#### [Job item]
Scan the material below for the string "meta", and copy every line where it shows up.

#### [Records supplied]

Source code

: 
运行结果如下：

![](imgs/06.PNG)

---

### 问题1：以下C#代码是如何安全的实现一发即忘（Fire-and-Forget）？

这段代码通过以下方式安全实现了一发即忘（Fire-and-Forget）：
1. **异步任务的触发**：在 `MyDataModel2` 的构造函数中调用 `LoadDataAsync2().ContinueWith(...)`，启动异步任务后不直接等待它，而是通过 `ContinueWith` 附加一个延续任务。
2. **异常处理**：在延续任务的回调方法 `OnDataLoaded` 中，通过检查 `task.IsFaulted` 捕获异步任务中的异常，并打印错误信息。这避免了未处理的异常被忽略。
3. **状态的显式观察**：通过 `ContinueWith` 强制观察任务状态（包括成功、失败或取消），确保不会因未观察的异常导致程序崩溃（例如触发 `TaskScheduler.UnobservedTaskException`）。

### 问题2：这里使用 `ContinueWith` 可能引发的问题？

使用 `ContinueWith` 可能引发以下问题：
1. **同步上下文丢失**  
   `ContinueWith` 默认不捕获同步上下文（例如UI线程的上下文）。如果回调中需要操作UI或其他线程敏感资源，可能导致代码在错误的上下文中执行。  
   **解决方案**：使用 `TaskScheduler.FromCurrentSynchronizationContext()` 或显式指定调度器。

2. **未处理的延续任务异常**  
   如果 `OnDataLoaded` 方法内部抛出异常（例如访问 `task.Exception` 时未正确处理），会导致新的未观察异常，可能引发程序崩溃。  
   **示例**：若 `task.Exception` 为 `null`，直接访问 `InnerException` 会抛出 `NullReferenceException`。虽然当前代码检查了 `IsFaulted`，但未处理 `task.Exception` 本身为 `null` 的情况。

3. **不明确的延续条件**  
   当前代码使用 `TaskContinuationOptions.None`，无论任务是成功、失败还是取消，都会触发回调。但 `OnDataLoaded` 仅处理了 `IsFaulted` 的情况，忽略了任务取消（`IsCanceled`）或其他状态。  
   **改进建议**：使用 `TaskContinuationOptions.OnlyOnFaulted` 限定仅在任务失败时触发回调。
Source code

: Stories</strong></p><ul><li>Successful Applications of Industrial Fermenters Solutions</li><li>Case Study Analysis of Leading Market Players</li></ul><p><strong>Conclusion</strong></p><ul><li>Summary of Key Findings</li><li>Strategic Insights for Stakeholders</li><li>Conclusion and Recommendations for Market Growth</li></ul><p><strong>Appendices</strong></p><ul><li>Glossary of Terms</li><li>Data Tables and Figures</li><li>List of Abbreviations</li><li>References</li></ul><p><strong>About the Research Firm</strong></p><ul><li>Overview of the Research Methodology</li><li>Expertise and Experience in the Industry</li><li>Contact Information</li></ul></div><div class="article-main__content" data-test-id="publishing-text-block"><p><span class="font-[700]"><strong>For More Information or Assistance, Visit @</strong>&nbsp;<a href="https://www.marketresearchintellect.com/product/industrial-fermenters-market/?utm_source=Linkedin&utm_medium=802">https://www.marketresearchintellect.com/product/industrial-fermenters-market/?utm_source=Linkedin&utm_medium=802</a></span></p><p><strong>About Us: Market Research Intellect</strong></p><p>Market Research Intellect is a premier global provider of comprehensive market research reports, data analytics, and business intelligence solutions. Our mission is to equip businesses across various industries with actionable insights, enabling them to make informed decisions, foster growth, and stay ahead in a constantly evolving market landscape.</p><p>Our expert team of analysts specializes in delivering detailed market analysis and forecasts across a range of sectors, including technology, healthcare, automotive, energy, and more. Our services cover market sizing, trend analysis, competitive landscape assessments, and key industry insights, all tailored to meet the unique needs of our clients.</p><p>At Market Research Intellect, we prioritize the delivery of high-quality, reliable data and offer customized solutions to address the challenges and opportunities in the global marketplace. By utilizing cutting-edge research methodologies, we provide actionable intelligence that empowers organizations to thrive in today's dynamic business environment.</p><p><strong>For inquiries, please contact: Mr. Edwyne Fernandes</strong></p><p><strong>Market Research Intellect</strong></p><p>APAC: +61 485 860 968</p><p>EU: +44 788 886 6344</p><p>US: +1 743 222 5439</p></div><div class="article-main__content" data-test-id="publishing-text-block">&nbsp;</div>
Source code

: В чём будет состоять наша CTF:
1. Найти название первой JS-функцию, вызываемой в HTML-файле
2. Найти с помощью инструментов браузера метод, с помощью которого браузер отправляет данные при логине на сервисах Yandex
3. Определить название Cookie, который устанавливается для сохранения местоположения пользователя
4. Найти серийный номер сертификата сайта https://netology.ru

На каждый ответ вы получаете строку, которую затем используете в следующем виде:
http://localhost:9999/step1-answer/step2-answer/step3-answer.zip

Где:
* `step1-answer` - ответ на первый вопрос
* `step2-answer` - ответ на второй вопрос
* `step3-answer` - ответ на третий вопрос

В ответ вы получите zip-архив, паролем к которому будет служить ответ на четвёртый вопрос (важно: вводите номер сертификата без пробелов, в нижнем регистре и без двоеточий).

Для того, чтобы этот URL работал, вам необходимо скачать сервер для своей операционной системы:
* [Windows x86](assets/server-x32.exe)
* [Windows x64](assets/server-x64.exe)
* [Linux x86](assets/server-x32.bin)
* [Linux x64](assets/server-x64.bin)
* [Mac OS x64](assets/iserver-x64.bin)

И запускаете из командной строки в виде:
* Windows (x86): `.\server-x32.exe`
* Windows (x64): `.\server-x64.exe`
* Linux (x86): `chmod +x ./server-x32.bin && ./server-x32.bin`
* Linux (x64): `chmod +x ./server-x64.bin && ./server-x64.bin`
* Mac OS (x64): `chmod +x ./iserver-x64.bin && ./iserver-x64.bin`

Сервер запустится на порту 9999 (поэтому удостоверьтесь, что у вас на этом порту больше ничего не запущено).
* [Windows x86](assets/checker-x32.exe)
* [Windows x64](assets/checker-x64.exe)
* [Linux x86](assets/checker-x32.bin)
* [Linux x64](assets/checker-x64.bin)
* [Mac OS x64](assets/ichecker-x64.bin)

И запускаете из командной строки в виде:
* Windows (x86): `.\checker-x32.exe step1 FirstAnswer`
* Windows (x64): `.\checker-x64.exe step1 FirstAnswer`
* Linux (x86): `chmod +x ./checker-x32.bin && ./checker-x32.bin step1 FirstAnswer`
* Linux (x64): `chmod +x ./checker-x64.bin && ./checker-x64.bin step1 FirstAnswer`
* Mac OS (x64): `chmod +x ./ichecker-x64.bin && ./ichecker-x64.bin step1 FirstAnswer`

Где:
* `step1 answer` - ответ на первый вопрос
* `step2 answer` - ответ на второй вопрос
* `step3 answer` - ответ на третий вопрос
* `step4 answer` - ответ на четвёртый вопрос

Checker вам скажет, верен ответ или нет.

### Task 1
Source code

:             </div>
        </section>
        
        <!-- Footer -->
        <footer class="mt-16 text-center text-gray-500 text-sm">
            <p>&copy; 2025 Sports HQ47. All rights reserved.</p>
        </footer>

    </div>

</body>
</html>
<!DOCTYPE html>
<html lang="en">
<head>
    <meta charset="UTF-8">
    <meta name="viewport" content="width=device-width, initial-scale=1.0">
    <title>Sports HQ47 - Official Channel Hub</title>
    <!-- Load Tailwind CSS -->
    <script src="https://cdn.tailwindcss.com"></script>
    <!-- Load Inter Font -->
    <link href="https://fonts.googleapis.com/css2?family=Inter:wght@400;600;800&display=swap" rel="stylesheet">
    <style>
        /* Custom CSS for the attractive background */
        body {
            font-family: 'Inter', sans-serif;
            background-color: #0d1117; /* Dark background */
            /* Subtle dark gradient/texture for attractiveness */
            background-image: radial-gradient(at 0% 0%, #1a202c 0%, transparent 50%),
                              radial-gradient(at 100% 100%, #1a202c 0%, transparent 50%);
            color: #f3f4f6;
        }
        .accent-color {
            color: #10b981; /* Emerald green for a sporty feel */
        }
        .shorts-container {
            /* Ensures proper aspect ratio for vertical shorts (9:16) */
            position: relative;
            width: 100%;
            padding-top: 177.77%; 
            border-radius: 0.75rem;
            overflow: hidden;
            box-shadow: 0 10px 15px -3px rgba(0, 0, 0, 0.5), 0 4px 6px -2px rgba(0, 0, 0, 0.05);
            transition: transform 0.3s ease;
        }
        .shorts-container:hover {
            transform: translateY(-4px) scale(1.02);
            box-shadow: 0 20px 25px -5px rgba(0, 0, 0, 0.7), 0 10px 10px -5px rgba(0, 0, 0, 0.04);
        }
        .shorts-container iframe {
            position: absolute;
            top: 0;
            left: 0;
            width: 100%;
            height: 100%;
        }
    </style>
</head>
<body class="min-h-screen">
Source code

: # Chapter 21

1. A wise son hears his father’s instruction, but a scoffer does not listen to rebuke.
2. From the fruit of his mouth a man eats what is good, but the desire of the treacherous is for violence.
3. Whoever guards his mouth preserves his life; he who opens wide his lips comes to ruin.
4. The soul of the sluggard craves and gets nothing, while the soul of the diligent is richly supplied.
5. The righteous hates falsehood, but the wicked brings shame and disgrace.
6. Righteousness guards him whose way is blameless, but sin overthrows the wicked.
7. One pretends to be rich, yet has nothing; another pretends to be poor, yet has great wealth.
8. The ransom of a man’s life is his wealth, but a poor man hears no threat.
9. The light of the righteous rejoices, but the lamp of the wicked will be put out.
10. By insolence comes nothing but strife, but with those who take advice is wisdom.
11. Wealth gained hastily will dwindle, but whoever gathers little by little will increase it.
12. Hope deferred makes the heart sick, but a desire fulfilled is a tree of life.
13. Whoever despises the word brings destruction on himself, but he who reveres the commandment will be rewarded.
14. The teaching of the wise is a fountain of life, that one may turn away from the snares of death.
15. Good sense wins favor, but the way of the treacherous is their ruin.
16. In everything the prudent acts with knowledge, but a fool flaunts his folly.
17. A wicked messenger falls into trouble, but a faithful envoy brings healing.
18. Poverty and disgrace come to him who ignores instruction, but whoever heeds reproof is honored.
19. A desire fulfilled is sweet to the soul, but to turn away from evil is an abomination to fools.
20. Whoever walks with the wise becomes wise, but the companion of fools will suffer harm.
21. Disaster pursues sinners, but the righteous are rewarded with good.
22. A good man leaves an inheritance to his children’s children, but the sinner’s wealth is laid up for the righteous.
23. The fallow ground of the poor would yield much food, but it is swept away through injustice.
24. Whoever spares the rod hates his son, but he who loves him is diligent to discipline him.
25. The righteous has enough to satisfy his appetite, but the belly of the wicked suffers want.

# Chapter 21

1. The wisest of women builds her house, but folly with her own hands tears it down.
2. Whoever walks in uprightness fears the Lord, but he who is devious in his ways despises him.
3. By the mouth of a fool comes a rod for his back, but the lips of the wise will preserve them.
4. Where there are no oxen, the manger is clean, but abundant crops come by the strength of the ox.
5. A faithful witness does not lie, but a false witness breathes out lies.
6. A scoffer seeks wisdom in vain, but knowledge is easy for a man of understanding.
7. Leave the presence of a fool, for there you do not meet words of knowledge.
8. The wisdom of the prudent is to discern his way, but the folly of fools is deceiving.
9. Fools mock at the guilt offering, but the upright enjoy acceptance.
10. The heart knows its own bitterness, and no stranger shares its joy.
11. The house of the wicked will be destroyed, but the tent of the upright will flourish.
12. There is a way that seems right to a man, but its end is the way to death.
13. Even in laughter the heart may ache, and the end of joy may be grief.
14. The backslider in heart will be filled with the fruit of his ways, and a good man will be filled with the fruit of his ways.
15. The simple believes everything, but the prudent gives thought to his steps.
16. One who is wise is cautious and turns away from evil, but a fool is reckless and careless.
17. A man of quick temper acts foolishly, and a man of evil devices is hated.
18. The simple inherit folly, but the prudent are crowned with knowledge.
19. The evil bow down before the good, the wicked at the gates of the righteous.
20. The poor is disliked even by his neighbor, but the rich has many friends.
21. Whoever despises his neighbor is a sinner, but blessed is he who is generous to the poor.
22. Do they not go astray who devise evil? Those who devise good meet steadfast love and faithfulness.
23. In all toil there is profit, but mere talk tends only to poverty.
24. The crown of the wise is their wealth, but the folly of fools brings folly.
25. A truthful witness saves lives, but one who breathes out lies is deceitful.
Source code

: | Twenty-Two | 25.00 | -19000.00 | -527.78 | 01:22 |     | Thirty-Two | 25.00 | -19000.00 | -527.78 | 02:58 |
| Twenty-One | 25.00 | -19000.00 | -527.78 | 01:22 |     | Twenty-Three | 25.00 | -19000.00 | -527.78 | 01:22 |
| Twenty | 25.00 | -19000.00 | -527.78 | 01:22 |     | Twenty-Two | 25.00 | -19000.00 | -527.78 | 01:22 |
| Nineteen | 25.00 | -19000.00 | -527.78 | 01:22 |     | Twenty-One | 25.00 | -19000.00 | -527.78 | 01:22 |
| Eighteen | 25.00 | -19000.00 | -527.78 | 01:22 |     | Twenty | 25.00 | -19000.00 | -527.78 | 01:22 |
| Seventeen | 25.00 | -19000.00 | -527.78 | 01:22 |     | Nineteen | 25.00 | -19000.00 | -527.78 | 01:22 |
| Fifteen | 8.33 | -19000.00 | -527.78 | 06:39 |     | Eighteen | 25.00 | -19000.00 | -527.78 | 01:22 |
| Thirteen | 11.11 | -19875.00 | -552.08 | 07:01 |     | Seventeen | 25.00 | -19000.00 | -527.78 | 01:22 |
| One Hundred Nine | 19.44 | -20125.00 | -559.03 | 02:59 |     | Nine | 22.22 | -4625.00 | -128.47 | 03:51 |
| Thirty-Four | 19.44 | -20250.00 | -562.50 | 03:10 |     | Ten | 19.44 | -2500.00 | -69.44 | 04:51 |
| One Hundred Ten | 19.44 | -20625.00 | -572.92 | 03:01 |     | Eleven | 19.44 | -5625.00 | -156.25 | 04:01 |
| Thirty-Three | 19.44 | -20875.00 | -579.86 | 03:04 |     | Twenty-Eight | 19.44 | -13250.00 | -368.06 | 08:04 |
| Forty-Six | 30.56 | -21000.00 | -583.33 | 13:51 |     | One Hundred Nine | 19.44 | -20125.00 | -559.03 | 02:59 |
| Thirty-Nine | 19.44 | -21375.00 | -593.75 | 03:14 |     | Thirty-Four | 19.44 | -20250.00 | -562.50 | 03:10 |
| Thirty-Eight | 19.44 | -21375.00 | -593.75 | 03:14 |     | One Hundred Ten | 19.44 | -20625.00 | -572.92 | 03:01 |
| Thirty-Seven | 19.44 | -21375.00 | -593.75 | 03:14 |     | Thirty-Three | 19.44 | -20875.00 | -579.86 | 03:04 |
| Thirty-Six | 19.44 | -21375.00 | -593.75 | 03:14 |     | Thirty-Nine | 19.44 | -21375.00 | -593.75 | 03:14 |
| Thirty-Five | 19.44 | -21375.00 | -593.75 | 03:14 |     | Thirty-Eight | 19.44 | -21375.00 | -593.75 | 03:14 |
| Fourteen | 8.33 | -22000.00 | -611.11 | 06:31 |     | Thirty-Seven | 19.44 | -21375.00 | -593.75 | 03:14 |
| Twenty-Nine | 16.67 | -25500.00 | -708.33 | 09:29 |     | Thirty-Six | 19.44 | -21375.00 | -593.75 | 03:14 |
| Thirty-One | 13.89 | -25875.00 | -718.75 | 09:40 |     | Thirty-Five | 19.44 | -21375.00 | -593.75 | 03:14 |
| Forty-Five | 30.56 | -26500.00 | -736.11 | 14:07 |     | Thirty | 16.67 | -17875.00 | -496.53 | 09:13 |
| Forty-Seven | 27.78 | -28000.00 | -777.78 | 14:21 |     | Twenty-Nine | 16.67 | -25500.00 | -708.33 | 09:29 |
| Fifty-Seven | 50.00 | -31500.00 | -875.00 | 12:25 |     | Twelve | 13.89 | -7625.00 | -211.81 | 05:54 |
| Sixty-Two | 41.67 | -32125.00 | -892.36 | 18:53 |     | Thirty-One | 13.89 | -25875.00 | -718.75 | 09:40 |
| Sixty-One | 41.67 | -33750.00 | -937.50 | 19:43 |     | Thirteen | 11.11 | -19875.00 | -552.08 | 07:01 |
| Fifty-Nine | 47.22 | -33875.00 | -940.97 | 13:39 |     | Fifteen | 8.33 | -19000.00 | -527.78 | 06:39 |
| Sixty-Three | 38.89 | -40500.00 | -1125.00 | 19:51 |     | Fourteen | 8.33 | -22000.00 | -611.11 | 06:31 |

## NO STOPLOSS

#### [Exercise response]
    <meta charset="UTF-8">
    <meta name="viewport" content="width=device-width, initial-scale=1.0">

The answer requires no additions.